**What the exercise asks:** Would you please transcribe, exactly as written, the lines of the entries below starting at the one that holds "assays, PF-04979064 has" and ending at the one that holds "rast, Ki values", both included?

**Supplied data:**
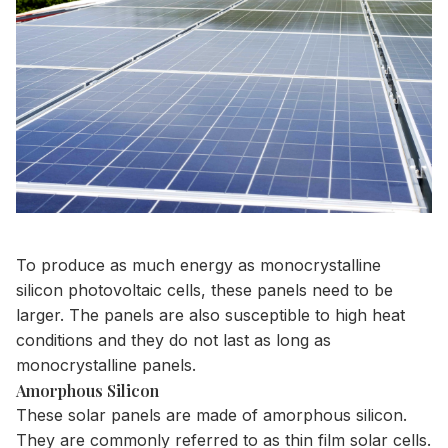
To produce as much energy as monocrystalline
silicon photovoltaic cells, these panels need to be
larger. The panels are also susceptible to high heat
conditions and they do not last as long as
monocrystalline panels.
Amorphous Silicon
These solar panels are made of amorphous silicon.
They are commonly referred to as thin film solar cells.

==

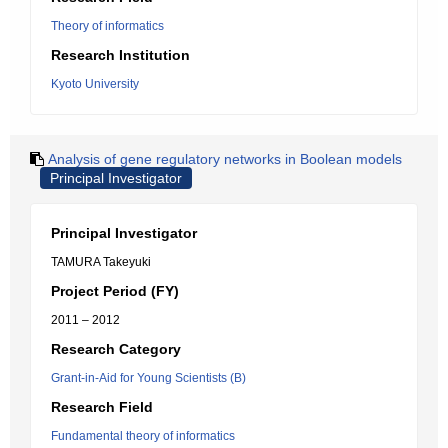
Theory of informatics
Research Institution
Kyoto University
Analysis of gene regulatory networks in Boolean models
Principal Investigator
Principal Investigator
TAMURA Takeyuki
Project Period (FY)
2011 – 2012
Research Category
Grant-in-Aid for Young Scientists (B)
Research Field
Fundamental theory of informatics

---

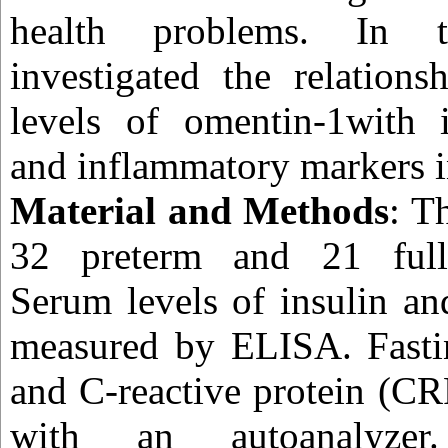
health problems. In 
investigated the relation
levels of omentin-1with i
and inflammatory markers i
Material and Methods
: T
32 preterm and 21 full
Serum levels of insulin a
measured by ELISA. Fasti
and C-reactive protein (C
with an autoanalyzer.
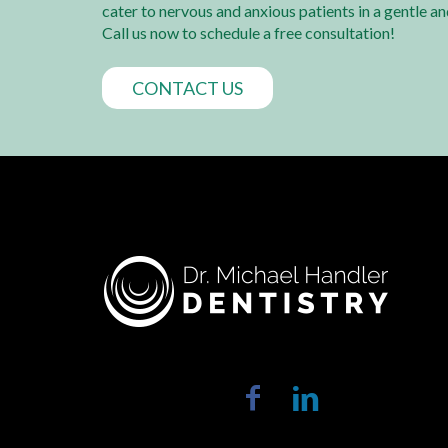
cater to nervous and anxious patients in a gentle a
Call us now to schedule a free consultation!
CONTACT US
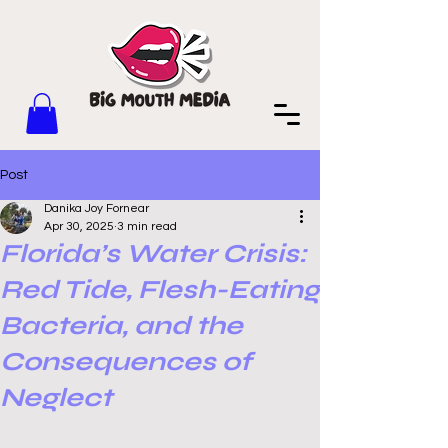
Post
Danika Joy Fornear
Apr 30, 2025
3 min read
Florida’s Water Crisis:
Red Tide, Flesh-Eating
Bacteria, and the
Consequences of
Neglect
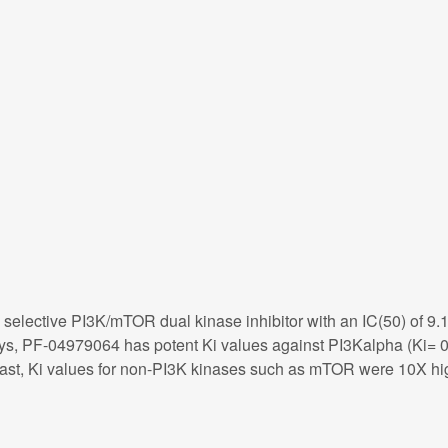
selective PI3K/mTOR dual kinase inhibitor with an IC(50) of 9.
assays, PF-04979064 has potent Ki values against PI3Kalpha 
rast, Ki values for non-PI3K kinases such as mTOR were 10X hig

**Solution to the exercise:**
assays, PF-04979064 has potent Ki values against PI3Kalpha 
rast, Ki values for non-PI3K kinases such as mTOR were 10X hig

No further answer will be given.